▶ _Try it_
Filter the entries for lines with the word "sécurité".

Source data:
☆ ☆ ☆ ☆ ☆

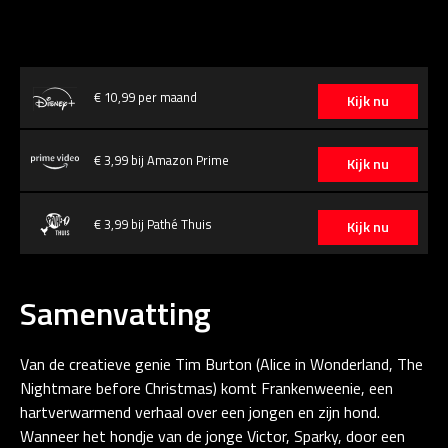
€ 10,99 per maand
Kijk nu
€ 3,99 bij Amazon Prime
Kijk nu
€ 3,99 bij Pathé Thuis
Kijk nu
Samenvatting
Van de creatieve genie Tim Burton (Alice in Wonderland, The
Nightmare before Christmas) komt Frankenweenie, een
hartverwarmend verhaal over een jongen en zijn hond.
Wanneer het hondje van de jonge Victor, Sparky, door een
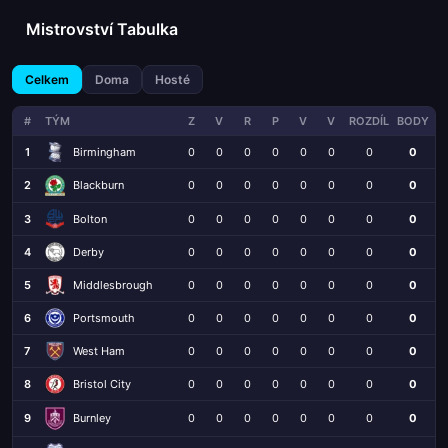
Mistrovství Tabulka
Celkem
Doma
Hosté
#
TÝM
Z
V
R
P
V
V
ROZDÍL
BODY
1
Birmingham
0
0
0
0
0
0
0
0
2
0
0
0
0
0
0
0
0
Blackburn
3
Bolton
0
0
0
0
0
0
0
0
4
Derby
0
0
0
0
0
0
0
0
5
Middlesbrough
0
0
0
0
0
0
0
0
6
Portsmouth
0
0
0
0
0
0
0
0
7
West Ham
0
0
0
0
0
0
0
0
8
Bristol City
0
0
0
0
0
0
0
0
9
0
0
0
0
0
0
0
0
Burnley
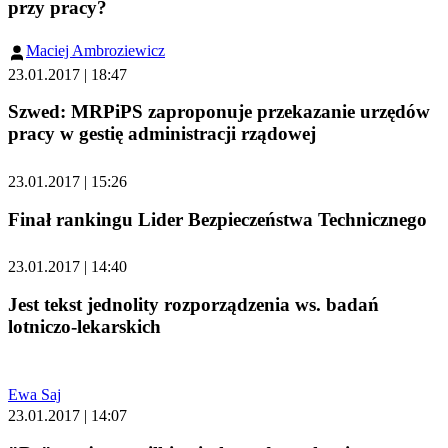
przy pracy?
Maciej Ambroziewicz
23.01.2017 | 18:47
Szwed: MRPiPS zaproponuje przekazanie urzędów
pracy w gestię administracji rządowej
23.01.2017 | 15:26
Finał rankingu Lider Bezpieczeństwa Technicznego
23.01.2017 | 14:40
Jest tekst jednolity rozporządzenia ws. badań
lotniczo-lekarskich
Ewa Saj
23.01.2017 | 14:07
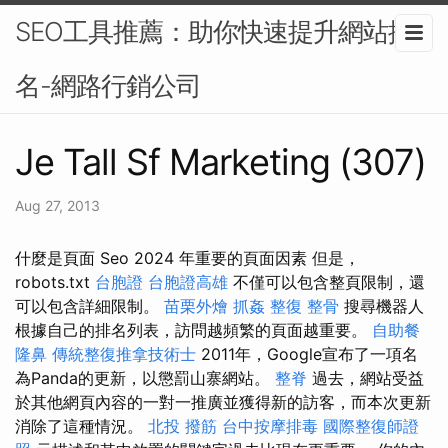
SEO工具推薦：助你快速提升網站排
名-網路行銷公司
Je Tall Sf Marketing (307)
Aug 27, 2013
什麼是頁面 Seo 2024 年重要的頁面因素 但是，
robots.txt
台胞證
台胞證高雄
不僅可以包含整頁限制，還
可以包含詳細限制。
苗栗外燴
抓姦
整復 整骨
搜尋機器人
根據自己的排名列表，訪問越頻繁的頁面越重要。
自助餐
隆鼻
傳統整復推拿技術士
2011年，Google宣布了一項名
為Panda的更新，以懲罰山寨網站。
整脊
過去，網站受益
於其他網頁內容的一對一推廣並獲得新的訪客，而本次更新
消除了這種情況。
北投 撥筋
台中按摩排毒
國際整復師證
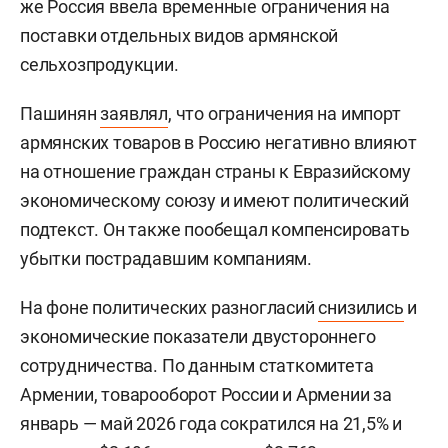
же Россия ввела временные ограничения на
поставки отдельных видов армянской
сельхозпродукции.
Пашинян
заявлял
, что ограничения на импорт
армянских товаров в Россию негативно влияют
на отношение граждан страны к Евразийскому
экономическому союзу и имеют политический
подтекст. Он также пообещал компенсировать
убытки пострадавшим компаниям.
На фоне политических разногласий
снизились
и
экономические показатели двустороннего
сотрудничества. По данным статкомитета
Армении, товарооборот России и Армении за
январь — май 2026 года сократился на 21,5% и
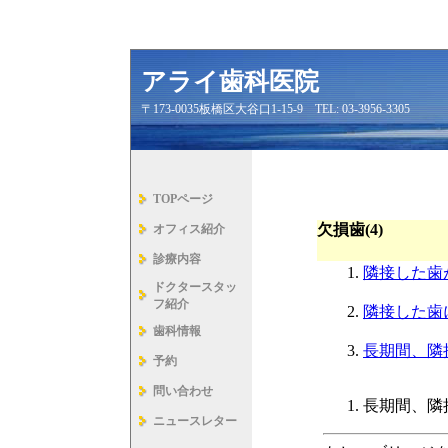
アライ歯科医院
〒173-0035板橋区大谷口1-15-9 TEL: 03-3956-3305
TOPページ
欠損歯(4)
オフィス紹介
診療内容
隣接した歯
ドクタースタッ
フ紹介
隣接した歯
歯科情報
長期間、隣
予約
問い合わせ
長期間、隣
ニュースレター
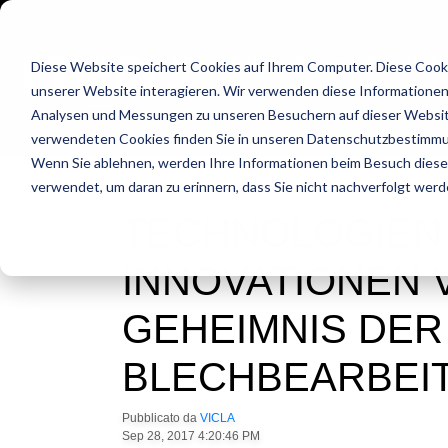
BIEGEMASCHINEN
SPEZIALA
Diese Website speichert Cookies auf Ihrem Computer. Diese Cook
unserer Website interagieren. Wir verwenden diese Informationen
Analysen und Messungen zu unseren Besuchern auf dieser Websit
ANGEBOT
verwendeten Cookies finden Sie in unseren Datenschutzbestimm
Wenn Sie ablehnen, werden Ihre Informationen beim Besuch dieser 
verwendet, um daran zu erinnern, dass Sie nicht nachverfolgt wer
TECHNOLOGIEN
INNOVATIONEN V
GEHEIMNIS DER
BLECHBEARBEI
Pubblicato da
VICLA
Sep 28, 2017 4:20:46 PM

☆ ☆ ☆ ☆ ☆

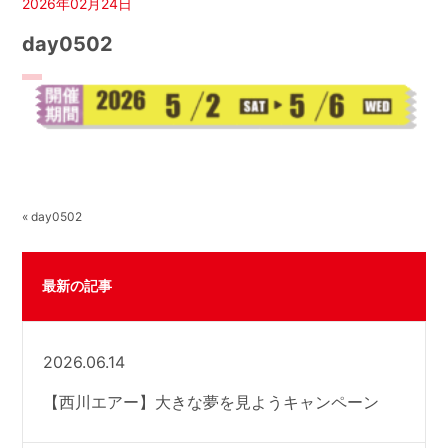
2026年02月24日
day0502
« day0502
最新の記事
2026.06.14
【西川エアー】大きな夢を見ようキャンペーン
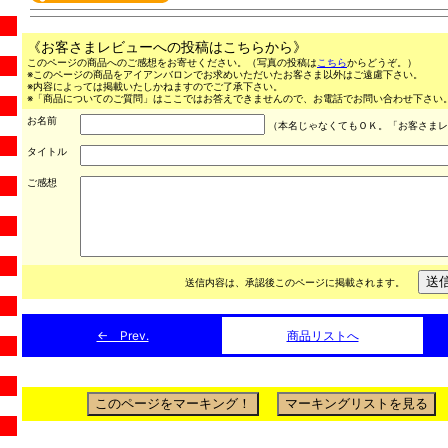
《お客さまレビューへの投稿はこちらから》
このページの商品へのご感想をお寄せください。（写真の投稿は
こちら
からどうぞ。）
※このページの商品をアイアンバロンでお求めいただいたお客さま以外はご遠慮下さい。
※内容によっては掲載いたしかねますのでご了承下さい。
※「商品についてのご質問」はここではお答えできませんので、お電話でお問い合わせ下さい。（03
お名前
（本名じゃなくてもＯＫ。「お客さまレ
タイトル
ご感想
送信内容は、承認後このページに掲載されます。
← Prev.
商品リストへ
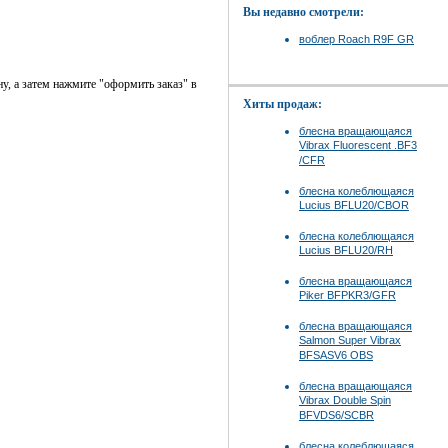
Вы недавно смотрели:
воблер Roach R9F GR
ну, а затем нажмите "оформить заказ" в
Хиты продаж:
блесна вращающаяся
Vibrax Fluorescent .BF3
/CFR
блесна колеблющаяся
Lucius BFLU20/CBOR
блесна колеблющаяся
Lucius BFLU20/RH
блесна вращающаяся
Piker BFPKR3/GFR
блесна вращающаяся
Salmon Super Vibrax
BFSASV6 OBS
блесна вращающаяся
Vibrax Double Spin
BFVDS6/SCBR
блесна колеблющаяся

☆ ☆ ☆ ☆ ☆

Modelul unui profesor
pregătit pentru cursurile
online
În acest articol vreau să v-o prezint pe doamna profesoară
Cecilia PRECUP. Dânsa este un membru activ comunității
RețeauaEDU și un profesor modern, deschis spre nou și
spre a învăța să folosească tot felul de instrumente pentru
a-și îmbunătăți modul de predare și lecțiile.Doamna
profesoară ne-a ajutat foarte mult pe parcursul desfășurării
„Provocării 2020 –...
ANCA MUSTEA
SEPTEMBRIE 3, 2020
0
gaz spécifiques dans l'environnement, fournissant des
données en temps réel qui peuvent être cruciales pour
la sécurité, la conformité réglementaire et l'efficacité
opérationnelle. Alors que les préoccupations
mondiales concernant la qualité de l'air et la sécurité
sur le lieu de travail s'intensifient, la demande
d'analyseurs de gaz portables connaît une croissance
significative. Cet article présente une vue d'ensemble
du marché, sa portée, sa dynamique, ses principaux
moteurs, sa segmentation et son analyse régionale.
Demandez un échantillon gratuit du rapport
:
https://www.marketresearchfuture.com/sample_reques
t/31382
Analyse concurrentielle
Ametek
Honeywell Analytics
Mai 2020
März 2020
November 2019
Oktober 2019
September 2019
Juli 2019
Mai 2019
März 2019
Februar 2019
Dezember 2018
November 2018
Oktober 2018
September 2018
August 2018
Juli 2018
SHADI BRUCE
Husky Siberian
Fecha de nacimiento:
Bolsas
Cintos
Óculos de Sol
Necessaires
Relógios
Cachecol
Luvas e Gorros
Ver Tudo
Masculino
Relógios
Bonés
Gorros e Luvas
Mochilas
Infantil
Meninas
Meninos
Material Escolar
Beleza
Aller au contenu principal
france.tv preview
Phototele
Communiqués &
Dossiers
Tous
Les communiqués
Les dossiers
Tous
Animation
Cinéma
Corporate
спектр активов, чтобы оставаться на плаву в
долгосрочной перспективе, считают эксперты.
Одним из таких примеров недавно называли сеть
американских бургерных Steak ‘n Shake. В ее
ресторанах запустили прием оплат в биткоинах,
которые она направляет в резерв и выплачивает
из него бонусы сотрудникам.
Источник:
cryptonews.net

☆ ☆ ☆ ☆ ☆

▶ _Output for this task_
la sécurité, la conformité réglementaire et l'efficacité
mondiales concernant la qualité de l'air et la sécurité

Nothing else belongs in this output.